ローマ 1:16
わたしは福音を恥としない。福音は、ユダヤ人をはじめ、ギリシア人にも、信じる者すべてに救いをもたらす神の力だからです。
福音は信じる者すべてに救いをもたらす力です。救いとは何か、神学的に語ることができますが、私の経験に沿って話します。私が最初に求めた救いは、死の恐れと空しさからの救いでした。人から誘われ私は教会の礼拝に通うようになりました。3年ほど通った頃でしょうか、自分の罪を思い知らされ、神の裁きに直面した思いがしました。自分は裁かれても仕方がない、神の裁きとしての死を迎えたとしても仕方がないと思いました。その時、キリストによる罪の赦しへ導かれました。間もなく洗礼を受けクリスチャンになりました。30歳前後のことです。

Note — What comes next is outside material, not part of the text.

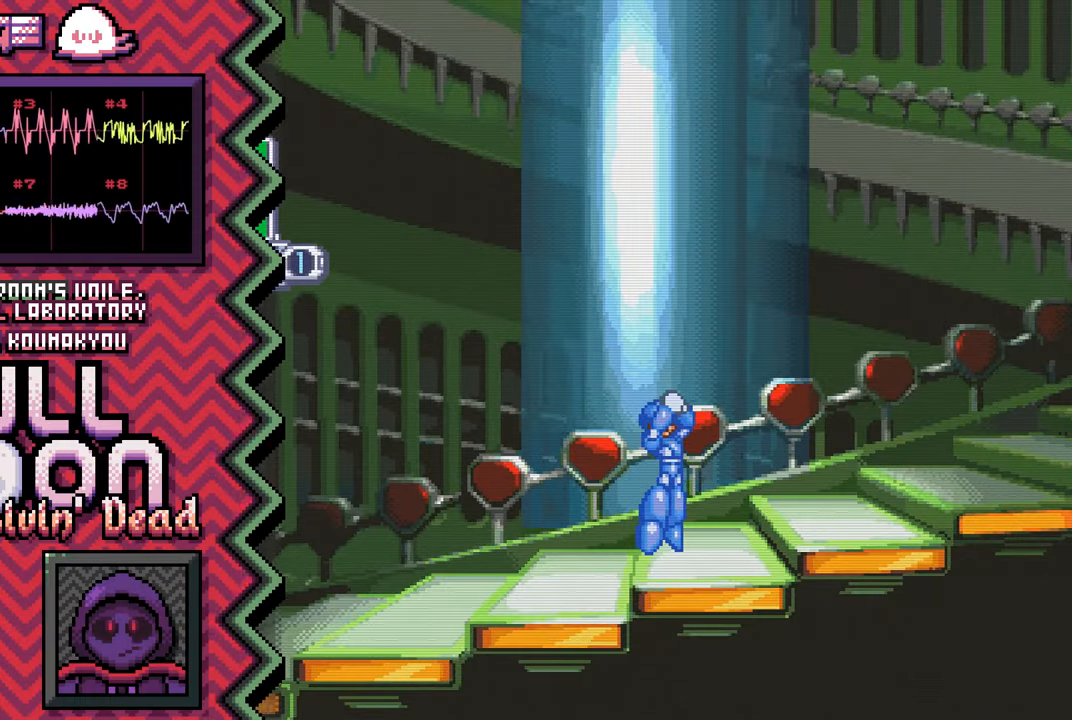
{"buttons": ["B"], "events": [[117, "X", "up"], [234, "A", "down"], [351, "A", "up"], [467, "B", "down"]]}
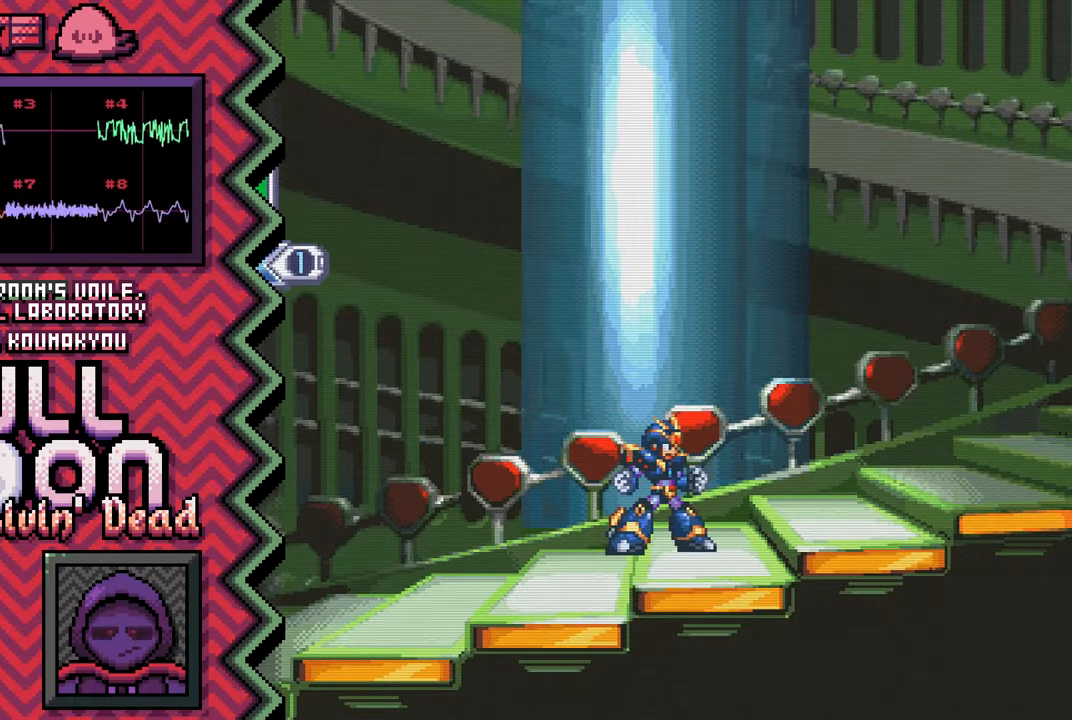
{"buttons": ["X"], "events": [[100, "B", "up"], [217, "Y", "down"], [333, "Y", "up"], [450, "X", "down"]]}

罪が赦される、それは救いです。神のさばきからの救いです。さらに信仰者として歩み始めると、自分の問題がはっきりしてきます。思い煩い、恐れや不安、愛の薄さ、平安の欠如、自分の至らなさからくる劣等感、自己中心性など。自分自身をこれでよし、と受け入れることができません。生きる目的さえよく分からないでいました。
自分が本当に救われたと思ったのは、信仰者のアイデンティティーを知ってからでした。神の前に自分は何者なのかを知ったことです。そして信仰者ですから、神と共に歩むようにしました。その時、心の奥底に静かな平安が宿りました。海の表面がどんなに荒れていても海の底は静かなように、そのように不動で静かな平安が与えられました。そして生きる意味、目的も与えられ、私は救われました。
第一に現実のありのままの自分を受け入れることができるようになりました。第二に、信仰者のアイデンティティーに生きる幸いを知るようになりました。ここに救いがあります。生きることが喜びとなりました。幸福を手に入れました。
神の子、これはクリスチャンのアイデンティティーの一つです。自分が神の子とされていることを喜び、神の子として生きるのです。クリスチャンは、新しく生まれた者です。新しく生まれた者であることを喜び、新しく生まれた者として生きていきます。クリスチャンは神の前に義とされました。これを喜び義とされた者として生きていきます。私はこのクリスチャンのアイデンティティーを喜んでいます。
私には、クリスチャンだからこうしなければならないという発想はありません。そのような発想は捨てました。むしろクリスチャンだから、このように生きていきたいとの思いで生きるようになりました。そのように神さまはわたしを導いてくださいました。私の心に住んで下さっている聖霊によって、私の心は新たにされたのです。私は自由にされました。
罪に傾く心を神さまはひとつひとつ正してくださいました。神さまは私の物の見方を変え、心を変え、行動を変えて下さいました。その結果、私はキリスト者として成長する歩みを歩む者とされました。福音には信じる者を変え、成長させる力があります。この福音を喜びます。私は福音を恥としません。